The odds are not "almost non-existent". The probability of an infinite sequence of tails is zero. There will be a finite number of flips with probability 1, or 100% of the time. Whether or not this solution satisfies the requirements of a correct answer depends on whether you want a practical solution that will satisfy the requirements every time in the real world, or one which meets some theoretical requirement that has nothing whatsoever to do with reality. Given that this was stated as a real world problem, I would think that the real world answer should be perfectly acceptable, especially when it is completely explained, and especially given that this was asked in an interview, presumably for a real world job.


[ QUOTE ]
I'm starting to think that there is no answer...

[/ QUOTE ]

It should have been obvious to you yesterday that there can be no algorithm which specifies a maximum number of flips in advance and generates a probability of 1/9. If there were such an algorithm, then it would follow that we could represent the probability 1/9 with a finite number of binary digits. This is so because any such algorithm would be represented by a set of sequences of heads and tails whose combined probability is 1/9. Since the probability of any sequence of heads and tails is a power of 1/2, the sum of the probabilities of all the sequences in your solution would be a finite sum of powers of 1/2, which in turn could be represented by a binary number with a finite number of digits, and I showed you yesterday that this is not possible.

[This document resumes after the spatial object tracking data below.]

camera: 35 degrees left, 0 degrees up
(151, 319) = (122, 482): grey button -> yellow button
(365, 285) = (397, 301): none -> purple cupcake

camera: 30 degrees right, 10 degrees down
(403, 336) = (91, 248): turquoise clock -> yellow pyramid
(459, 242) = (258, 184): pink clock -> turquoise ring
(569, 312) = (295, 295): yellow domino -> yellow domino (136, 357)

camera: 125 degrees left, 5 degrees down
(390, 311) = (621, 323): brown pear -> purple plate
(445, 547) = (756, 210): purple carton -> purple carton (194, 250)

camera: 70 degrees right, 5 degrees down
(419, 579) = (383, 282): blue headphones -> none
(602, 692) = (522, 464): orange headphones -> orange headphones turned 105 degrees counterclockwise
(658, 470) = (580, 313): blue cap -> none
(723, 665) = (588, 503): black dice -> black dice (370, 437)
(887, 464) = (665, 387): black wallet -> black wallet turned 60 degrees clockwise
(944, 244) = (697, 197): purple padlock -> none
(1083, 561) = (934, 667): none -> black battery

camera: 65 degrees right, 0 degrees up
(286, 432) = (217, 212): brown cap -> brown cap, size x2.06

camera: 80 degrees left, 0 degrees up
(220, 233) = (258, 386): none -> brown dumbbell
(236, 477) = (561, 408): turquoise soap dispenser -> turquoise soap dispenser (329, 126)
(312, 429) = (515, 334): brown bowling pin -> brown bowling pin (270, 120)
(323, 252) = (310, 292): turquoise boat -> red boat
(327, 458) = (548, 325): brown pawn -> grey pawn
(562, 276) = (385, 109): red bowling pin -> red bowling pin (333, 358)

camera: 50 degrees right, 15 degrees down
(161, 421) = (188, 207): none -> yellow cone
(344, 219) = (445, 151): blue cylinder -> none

Since the question has been answered under both possible interpretations as of yesterday, I'm not sure why we are still talking about this.

[pzhon]

[ QUOTE ]
A friend of mine was recently on an interview for an engineer position at Google. He said that the interviewer asked him the following question, which if he answered correctly, would result in an imediate job offer. The interviewer himself did not even know the answer.

[/ QUOTE ]
This is implausible. It sounds like a typical incorrect urban legend. This is a standard problem.

Of course the standard answer has been posted, whether or not the OP accepts it. Trick answers include using the coin in other physical ways such as spinning it or bouncing it.